Trichur Vidyasagar, esperto di neurofisiologia della visione dell'università di Melbourne. Nel 1999 ha proposto che le cause della dislessia risiedano in un deficit della via magnocellulare dorsale, associata a funzioni visive e non fonologiche

Negli ultimi decenni la comunità scientifica ha accettato che un deficit, seppur lieve, della via magnocellulare dorsale dovesse essere associato ai problemi di lettura, ma per lungo tempo non è stata in grado di chiarire se questo deficit fosse un effetto o una causa della dislessia.

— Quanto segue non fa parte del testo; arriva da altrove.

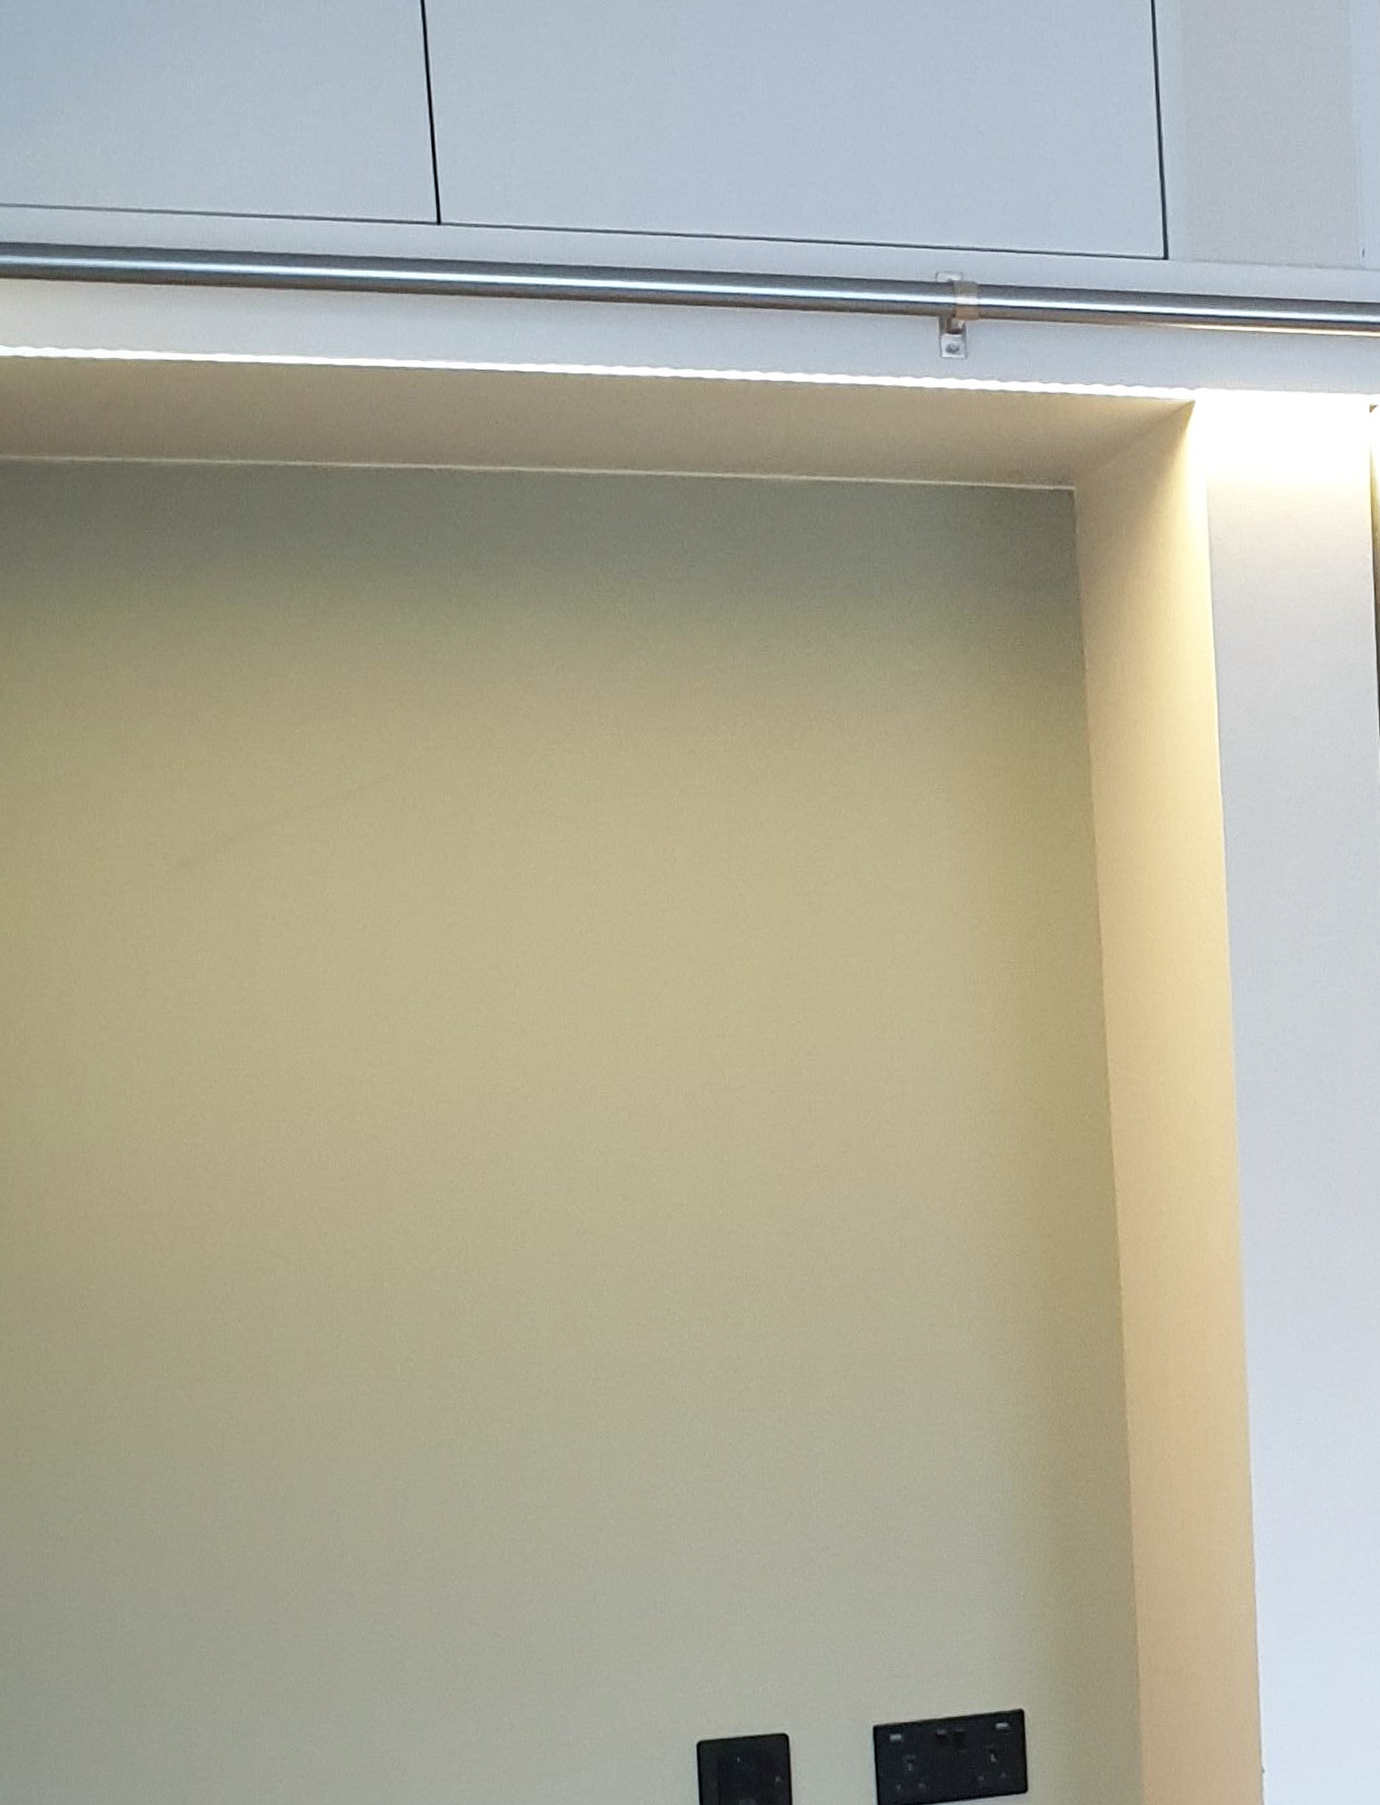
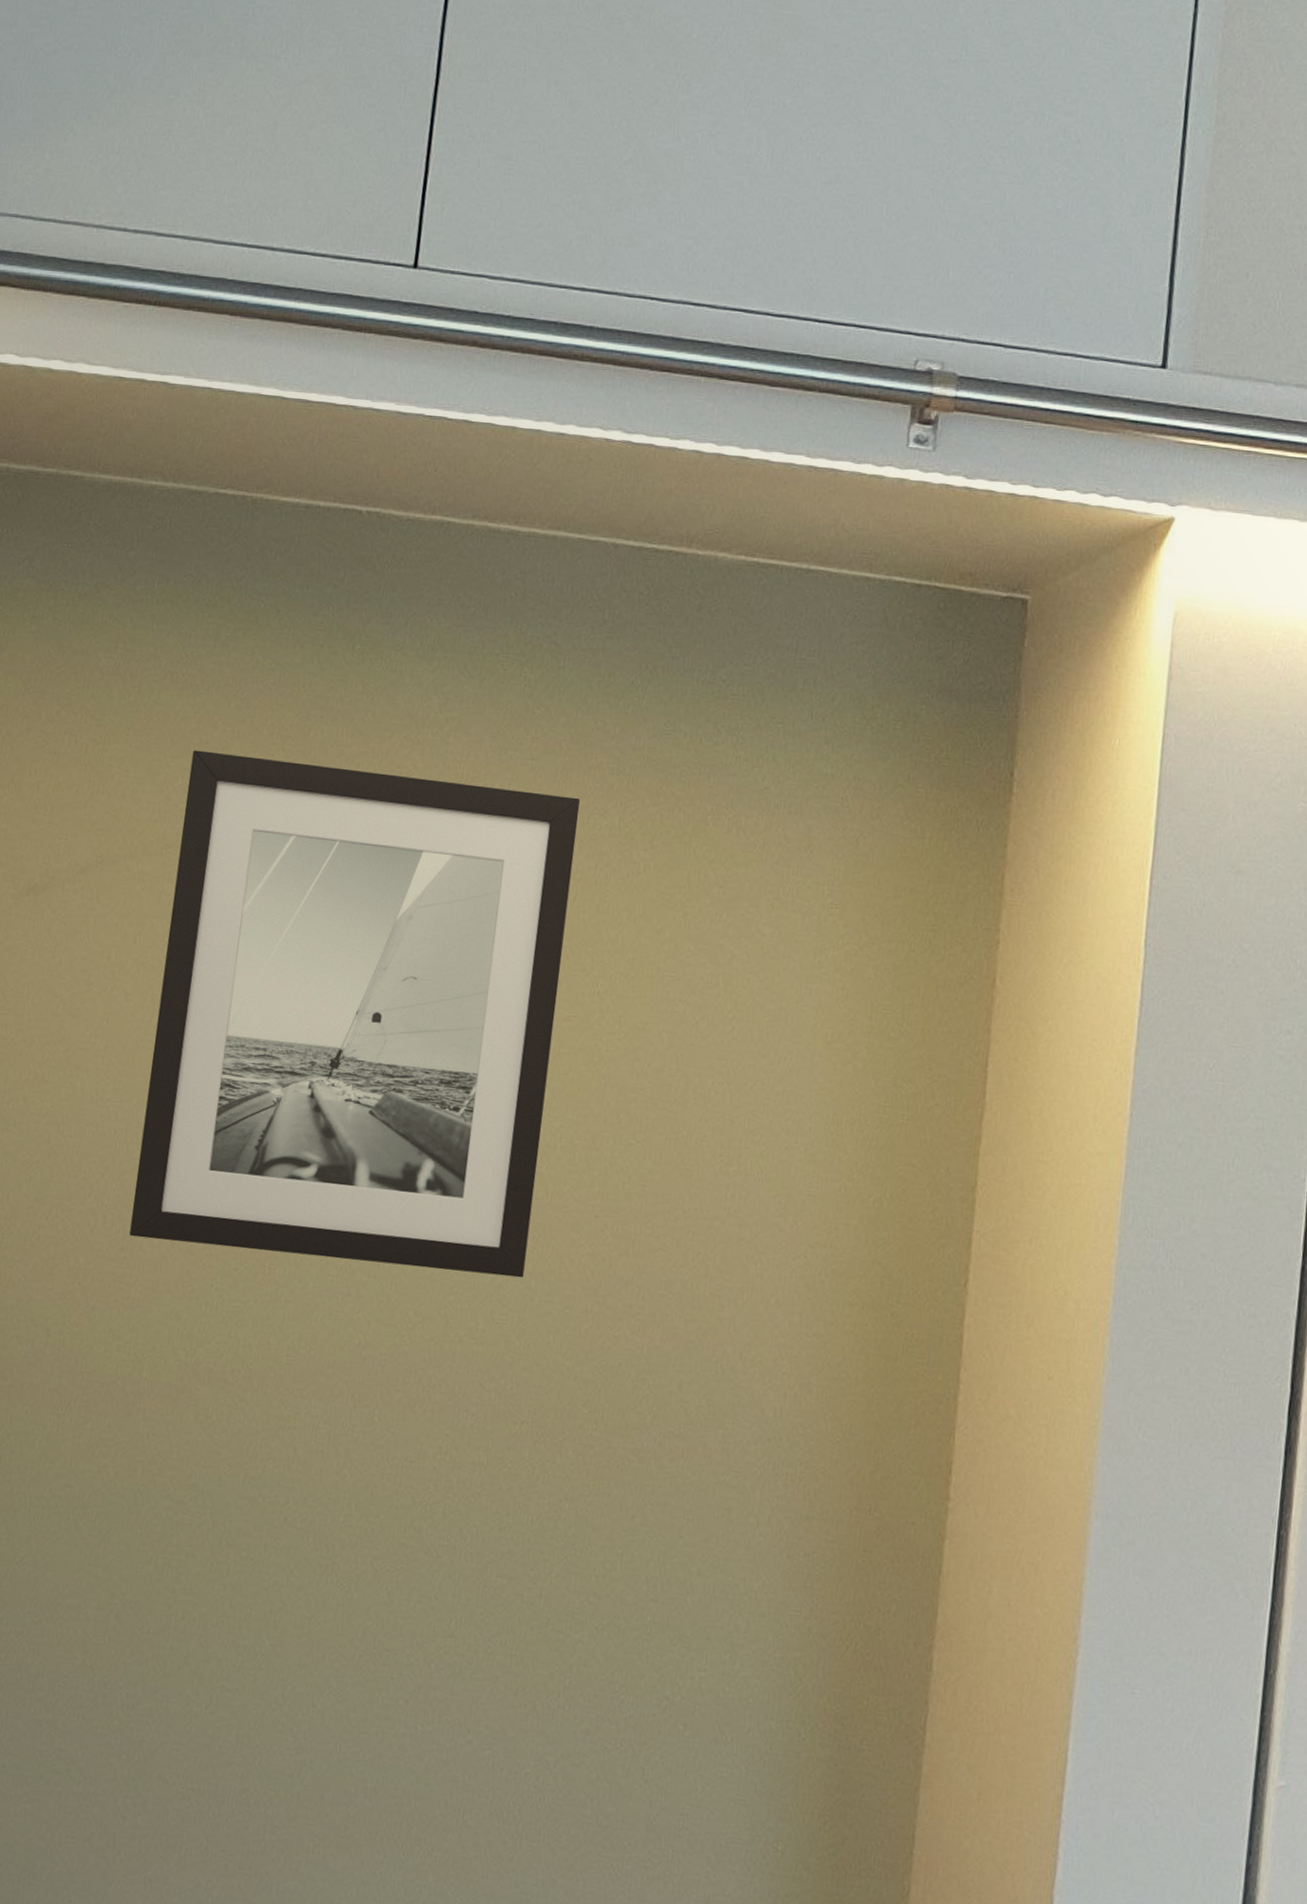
wall art: none [314,714,716,1166] -> present [129,750,580,1278]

Il gruppo di Andrea Facoetti, di cui fa parte anche Simone Gori dell'università di Bergamo, è stato il primo al mondo a dimostrare che la presenza sia di un deficit attentivo sia di un deficit visivo in età prescolare sono elementi predittivi dell'insorgenza dei problemi di lettura. I deficit dell'attenzione visuo-spaziale sono presenti prima dell'insorgere del disturbo dislessico e quindi vanno annoverati di diritto tra le sue cause.

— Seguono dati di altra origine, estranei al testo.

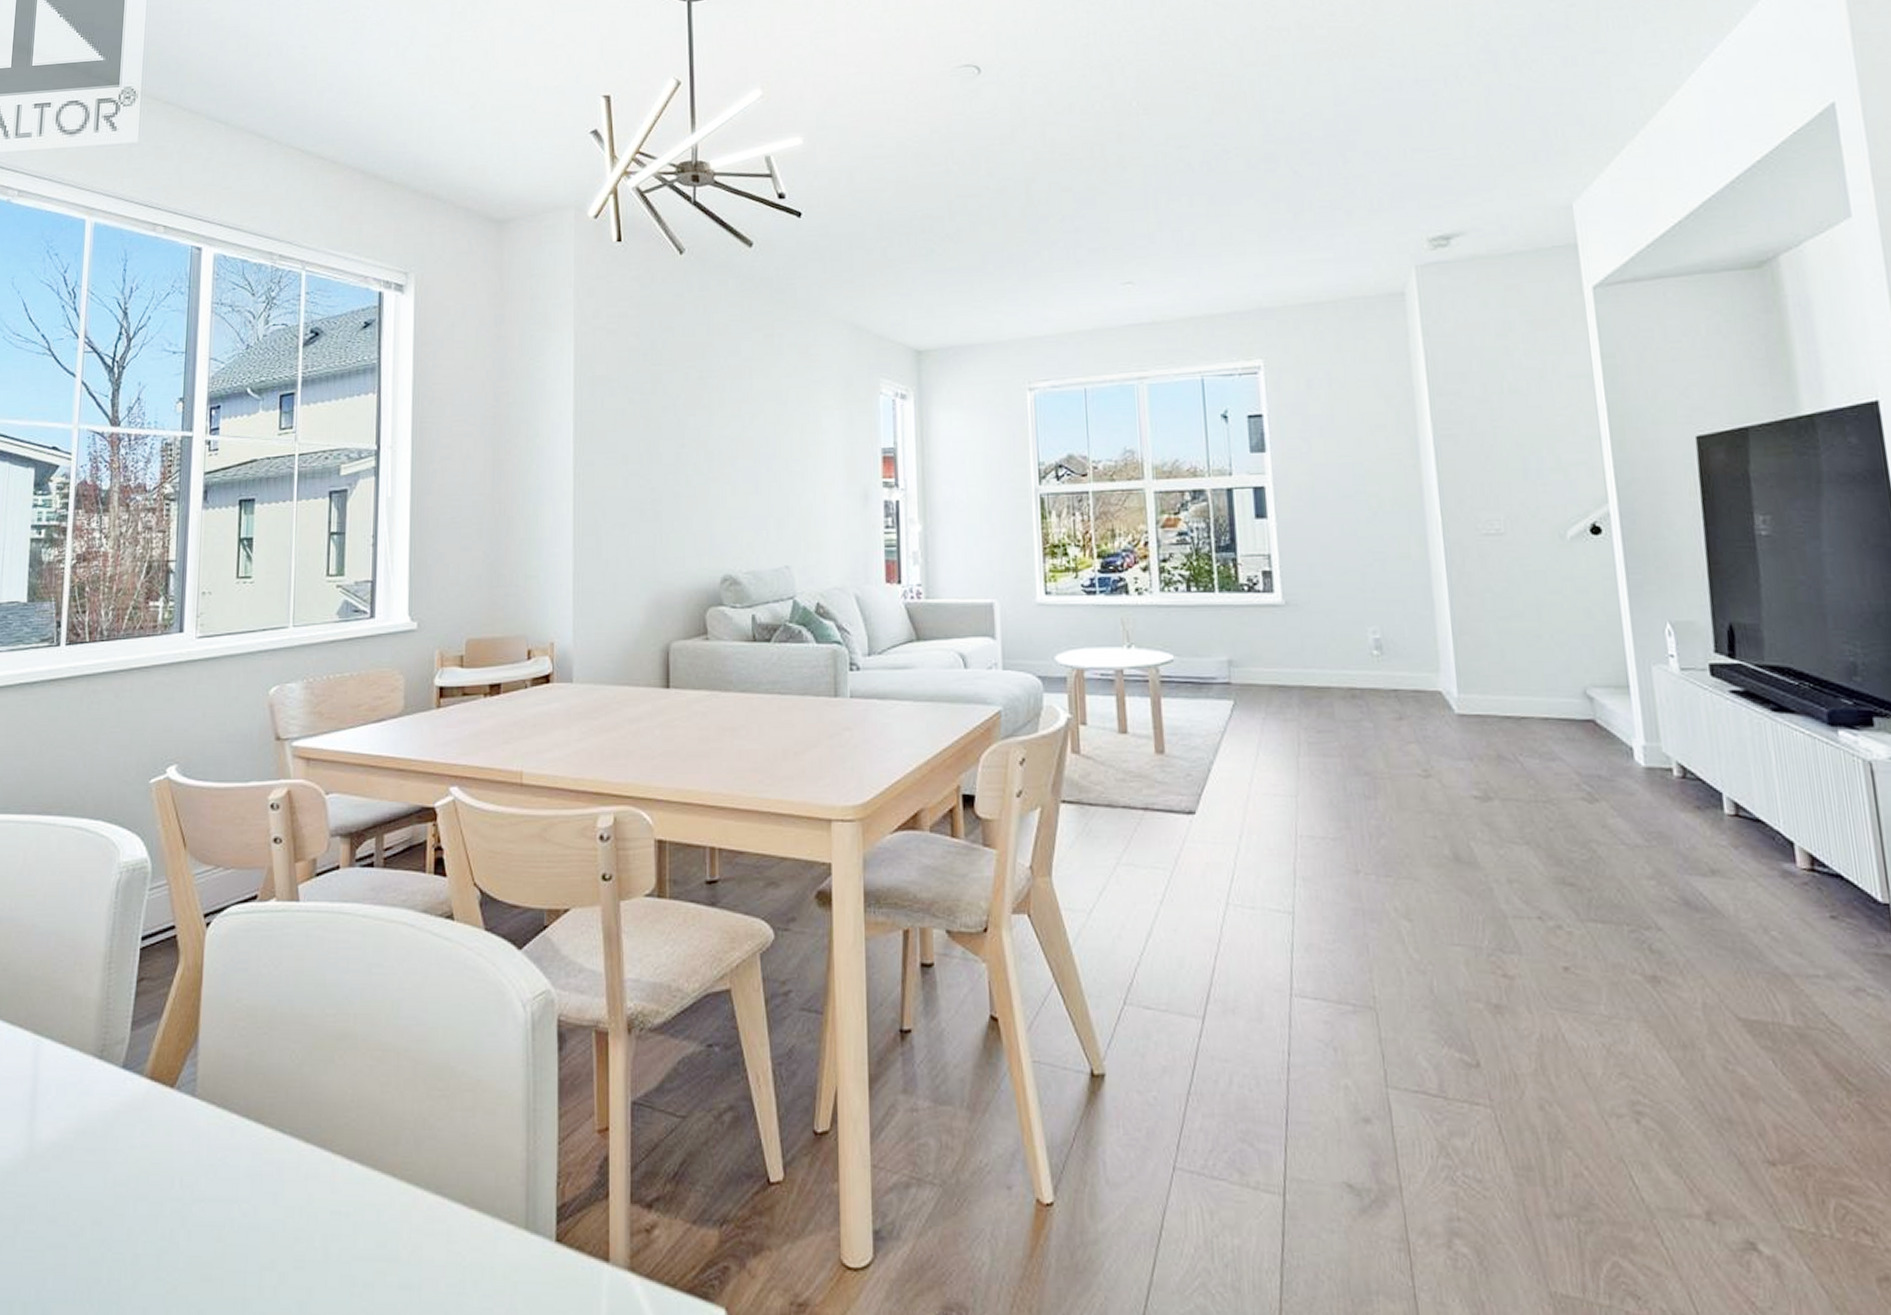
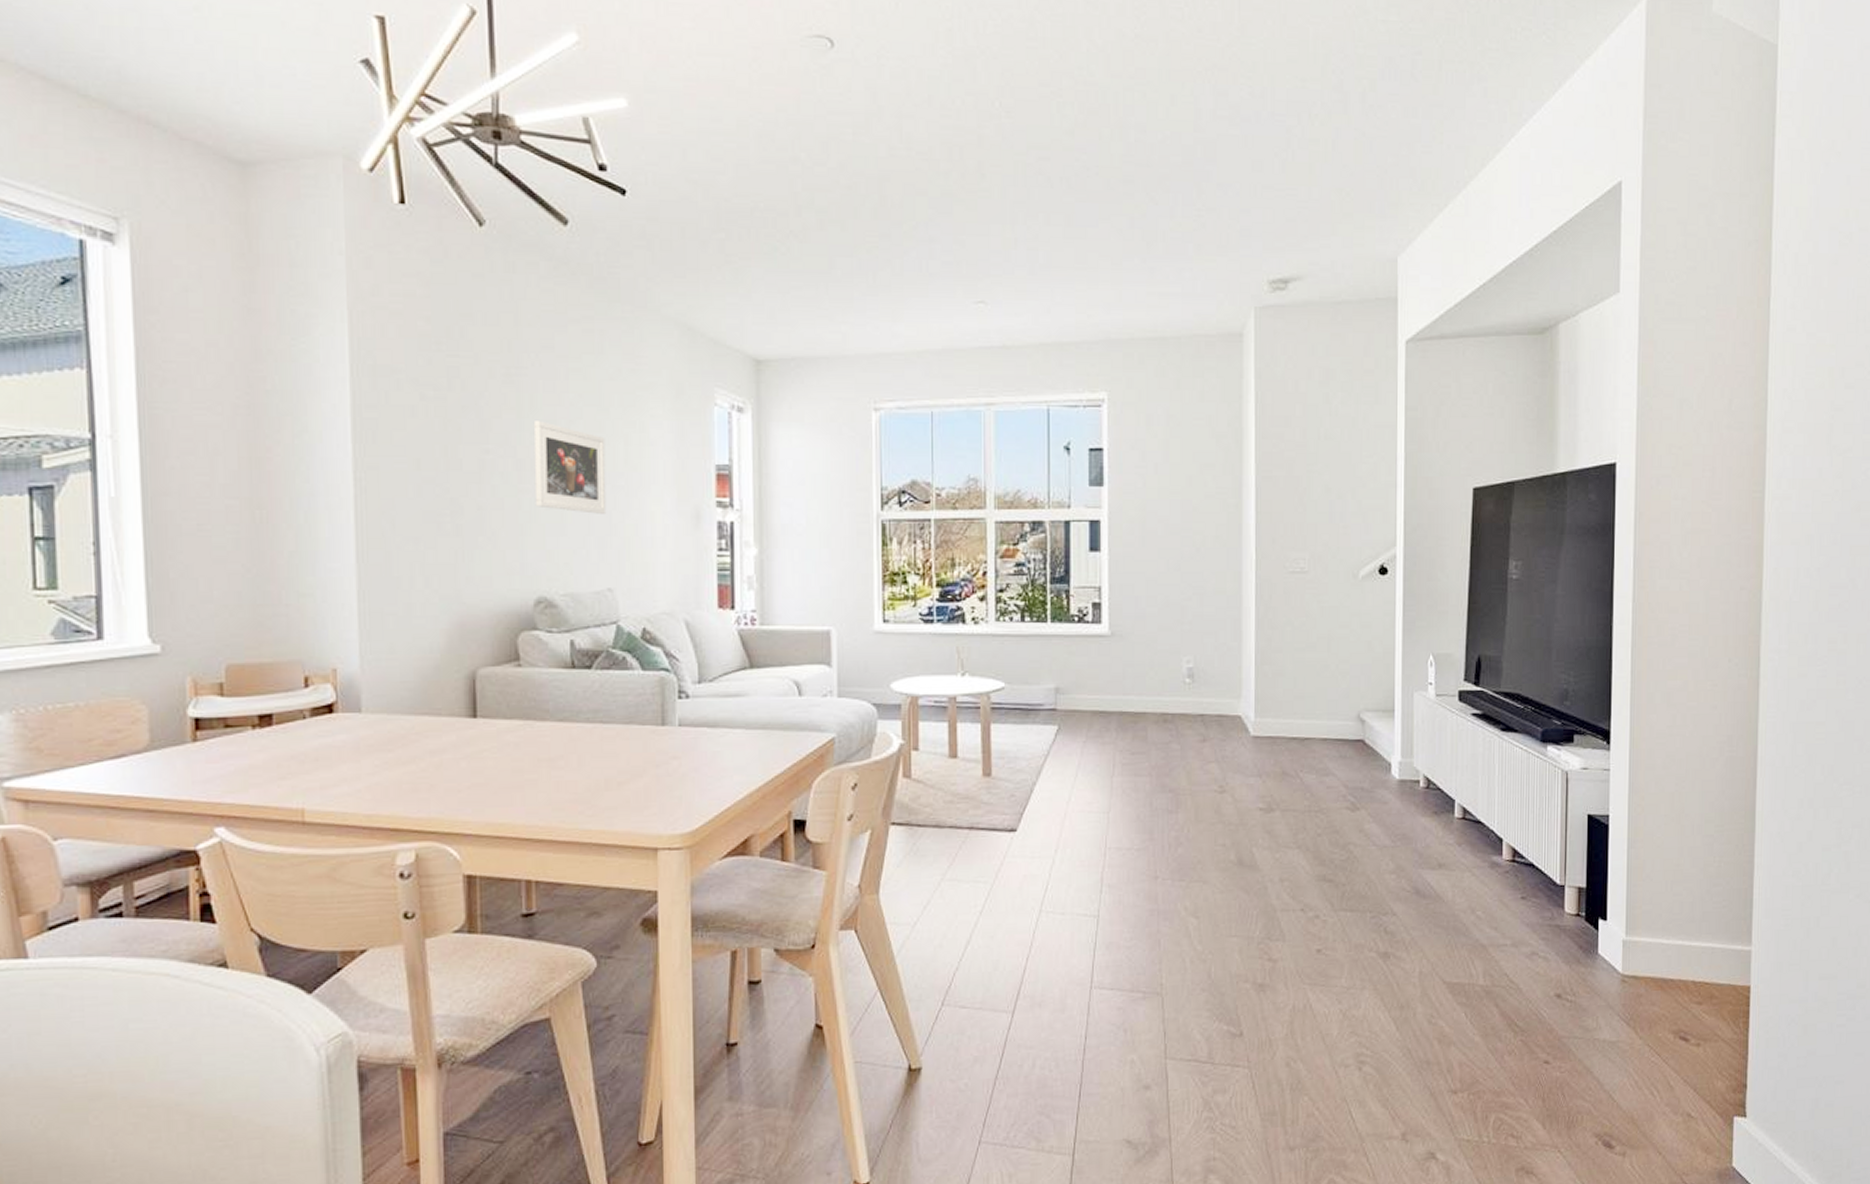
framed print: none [722,416,785,498] -> present [533,421,607,514]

Un altro importante risultato è stato ottenuto da Sandro Franceschini, anche lui parte del gruppo di ricerca di Padova. Sappiamo anche che in condizioni normali, il cervello percepisce prima le caratteristiche generali, le forme grossolane (utilizzando l'emisfero destro) e successivamente i dettagli, le caratteristiche locali (con l'emisfero sinistro). Le persone affette da dislessia invece tendono a invertire l'ordine, dando precedenza ai dettagli e faticando a ricostruire la scena nel suo insieme.

I lavori del gruppo di ricerca di Padova oggi hanno importanti implicazioni per i programmi di riabilitazione della dislessia, tradizionalmente concentrati sugli aspetti linguistici. Le terapie innovative sviluppate dal team padovano comprendono il ricorso ai videogiochi d'azione, capaci di migliorare l'attenzione visuo-spaziale dei soggetti, tramite l'esposizione a stimoli rapidi nell'area periferica del campo visivo.

Gli aspetti attentivo-percettivi sono dunque importanti almeno quanto quelli linguistici, e grazie a una precoce identificazione del deficit visivo, è possibile attivare programmi di prevenzione quando il disturbo della lettura non si è ancora manifestato. È questa la sfida a cui è dedicato l'ultimo lavoro del gruppo, a prima firma di Sara Bertoni.

Andrea Facoetti, con il suo gruppo del dipartimento di psicologia dell'università di Padova, ha trovato conferme sperimentali all'ipotesi avanzata da Vidyasagar. Ora la sfida è lavorare ai programmi di prevenzione a partire dalla scuola dell'infanzia

Trichur Vidyasagar si laurea in India, all'università di Madras, e ottiene un dottorato all'università di Manchester sulle neuroscienze della visione. Trascorre poi 10 anni al Max Planck Institute di chimica biofisica di Goettingen, dove affina le sue conoscenze delle basi neurali della percezione visiva. Si sposta poi in Australia alla National Australian University prima e all'università di Melbourne poi, dove sviluppa una nuova teoria su come elementi come linee, colori e movimenti vengono codificati nel cervello. La sua ricerca neuroscientifica di base ha contribuito non solo a comprendere disturbi percettivi ma anche a sviluppare protesi per i non vedenti. Le sue ricerche sull'attenzione e sulla memoria visiva, sia su umani sia su macachi, hanno sviluppato la nostra comprensione di come diverse aree del cervello comunicano tra di loro e hanno aiutato a comprendere le cause di disturbi come l'ADHD, la schizofrenia e la dislessia.